“Man is nothing else but what he makes of himself.”(Jean-Paul Sartre)

“I am a part of all that I have met.”

(Alfred Lord Tennyson)

In every Baloch child taught to speak, read, and write their mother tongue, there lies a seed of preservation. That seed grows into identity. As a Baloch, I have always been told to read and write in Balochi: “own your language, your history, your stories.” And this, indeed, is essential. But as I moved deeper into literature, I realized that understanding only the self may lead to intellectual isolation. To strengthen our own house, we must sometimes walk through others’ not to adopt their walls, but to learn their architecture.

For every Baloch, knowing Qazi, Muneer Momin, Nisar, Sayad Zahoor Shah Hashmi, Atta Shad, A.R. Daad, Maulabaksh Dil, Beebagr, or Zubair Mukhtar is not only vital; it is a literary and moral obligation. But it is equally vital to know Sartre, Camus, Victor Hugo, Baudelaire, Goethe, Kafka, or Cervantes. These writers, though not Baloch, have struggled with questions that all human beings face: meaning, identity, justice, power, and freedom. In doing so, they offer a mirror not just to the world, but to ourselves.

The purpose of reading these masters is not to replace the soul of Balochi literature but to structure it with new clarity, to give it a literary architecture as resonant and versatile as the themes it carries. When we read writers like Sartre, Goethe, Kafka, or Cervantes, we do not lose ourselves, we gain perspective on how a single thought can be built into a cathedral of meaning. We begin to see the shape of a well-formed essay, the cadence of a timeless poem, the power of metaphor that crosses cultures.

Balochi literature, with its strong oral traditions and deep emotional reservoirs, already contains the raw material of greatness. But through engaging with global literature, we begin to find language for silence, form for memory, and technique for instinct. This is not dilution; it is refinement. A marriage of minds, a multi-alliance of voices speaking across time and geography, across era and space, across identify and knowledge, across perspective and logic, across different age and different century.

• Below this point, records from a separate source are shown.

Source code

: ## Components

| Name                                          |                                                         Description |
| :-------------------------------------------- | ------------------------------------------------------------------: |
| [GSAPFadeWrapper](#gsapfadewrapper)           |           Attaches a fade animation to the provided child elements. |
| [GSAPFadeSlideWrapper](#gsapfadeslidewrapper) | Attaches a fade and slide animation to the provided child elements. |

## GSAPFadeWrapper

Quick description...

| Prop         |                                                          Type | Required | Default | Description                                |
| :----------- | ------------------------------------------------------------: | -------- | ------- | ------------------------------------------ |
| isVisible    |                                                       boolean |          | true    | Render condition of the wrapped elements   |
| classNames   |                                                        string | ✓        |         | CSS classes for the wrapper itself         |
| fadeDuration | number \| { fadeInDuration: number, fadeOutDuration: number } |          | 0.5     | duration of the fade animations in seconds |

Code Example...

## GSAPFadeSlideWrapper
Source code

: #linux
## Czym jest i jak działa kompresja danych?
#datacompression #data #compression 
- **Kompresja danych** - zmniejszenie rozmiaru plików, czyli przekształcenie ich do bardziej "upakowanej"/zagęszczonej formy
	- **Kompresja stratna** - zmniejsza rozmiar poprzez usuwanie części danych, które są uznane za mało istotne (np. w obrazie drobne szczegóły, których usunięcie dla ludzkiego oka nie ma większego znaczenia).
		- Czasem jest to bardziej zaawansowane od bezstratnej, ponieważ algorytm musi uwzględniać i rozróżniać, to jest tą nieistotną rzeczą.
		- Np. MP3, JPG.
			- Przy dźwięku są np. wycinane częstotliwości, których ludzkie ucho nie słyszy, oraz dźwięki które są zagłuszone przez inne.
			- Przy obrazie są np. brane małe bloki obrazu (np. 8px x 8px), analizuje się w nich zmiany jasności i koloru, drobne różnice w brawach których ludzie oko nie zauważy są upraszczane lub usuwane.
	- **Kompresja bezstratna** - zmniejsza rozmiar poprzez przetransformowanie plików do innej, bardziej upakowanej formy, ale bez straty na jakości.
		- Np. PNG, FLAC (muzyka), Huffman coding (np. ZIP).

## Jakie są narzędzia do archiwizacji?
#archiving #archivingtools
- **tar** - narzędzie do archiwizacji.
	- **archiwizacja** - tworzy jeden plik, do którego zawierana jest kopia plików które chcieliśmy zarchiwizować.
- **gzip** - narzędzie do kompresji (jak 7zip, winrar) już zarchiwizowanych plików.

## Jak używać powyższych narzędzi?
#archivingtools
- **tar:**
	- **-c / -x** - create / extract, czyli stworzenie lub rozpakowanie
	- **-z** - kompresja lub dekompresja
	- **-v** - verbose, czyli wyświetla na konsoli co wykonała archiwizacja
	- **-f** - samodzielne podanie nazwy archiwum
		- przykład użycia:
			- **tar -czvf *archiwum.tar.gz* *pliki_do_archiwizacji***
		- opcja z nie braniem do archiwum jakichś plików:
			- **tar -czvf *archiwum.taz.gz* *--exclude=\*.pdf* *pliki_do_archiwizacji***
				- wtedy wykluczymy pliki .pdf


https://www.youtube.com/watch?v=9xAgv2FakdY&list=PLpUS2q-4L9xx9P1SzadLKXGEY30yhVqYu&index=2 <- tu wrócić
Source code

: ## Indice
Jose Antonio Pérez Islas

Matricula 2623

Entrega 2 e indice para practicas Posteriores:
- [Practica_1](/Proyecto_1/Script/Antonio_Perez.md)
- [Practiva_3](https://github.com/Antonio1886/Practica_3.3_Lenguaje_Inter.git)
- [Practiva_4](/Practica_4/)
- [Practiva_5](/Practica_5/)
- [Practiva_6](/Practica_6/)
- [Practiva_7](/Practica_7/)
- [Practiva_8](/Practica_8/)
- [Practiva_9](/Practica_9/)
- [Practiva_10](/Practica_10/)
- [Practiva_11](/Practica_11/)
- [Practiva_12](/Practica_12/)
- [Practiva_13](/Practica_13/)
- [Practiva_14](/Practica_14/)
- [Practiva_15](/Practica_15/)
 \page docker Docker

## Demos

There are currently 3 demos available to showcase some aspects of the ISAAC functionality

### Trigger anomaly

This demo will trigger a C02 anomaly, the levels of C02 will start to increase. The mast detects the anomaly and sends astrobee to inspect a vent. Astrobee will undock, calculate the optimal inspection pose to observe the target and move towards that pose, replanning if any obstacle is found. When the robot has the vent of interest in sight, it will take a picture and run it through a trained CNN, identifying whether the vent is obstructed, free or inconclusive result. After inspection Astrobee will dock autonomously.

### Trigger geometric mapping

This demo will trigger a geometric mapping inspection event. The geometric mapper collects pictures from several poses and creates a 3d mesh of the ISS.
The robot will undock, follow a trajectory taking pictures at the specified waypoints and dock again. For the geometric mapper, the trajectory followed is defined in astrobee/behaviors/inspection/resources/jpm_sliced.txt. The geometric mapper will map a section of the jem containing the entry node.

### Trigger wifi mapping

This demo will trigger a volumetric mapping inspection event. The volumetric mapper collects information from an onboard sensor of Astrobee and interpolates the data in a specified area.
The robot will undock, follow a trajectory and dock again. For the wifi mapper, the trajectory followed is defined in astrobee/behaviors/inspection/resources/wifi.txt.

William Shakespeare, the master of human contradiction, gave the world not just stories, but ways of thinking. His tragedies, comedies, and histories were all grounded in language that explored love, ambition, betrayal, and wonder, elements that live equally within Balochi poetry. When we study how Shakespeare used metaphor to peel back layers of human nature, or how he structured acts and dialogue to hold tension and release, we begin to ask new questions of our own stories: how can we give voice to emotional depth in Balochi with such amazing ecstatic structure? How do we capture the storm within the stillness? How do we identify our Shakespeare?

“Give sorrow words; the grief that does not speak knits up the o’er-wrought heart and bids it breaks.”(Shakespeare, Macbeth)

This is what structure can do, not replace grief, but give it a container in which it can be shared, shaped, and remembered. That is what writers like Ragaam Baloch, Daad and Zubair Mukhtar attempted, not mimicry, but mastery of craft, drawn from conversation with the world.

The same is true for Kahlil Gibran, whose simplicity and philosophy in his own literature echoed when Gibran wrote:

“Your children are not your children. They are the sons and daughters of Life’s longing for itself.”

This deeply human view of continuity, belonging, and generational identity connects beautifully with the Balochi ethos, where ancestry and future are always in dialogue. The Baloch youth, in this way, can find themselves both in Gibran’s lyrical philosophy and in Zahoor Shah Hashmi’s grammatical and scholarly teachings. There is no contradiction, only expansion. And that is what true knowledge is. To evolve!

By placing Balochi literature in conversation with world literature, I mean to offer young Baloch readers a literary inheritance that is both native and global, familiar and exploratory and known to all. I invite them not only to speak Balochi, but to speak through Balochi in ways that resonate with readers in Cairo, Paris, Germany or New York. This is not a transformation of identity, but a transformation through identity.

“A writer is a world trapped in a person.”

(Victor Hugo)

When that world learns to build bridges with others, Shakespeare’s stage, Baudelaire’s sky, Goethe’s mind, it does not disappear. It shines more clearly with its structure standing tall, and with its pride higher.

Balochi literature does not need to be defended; it needs to be extended. And the minds of the youth, when exposed to both Atta Shad’s rain and Camus’ clarity, will not be confused. They willbe sharpened, inspired, and empowered to create a literature that is at once deeply rooted and widely reaching.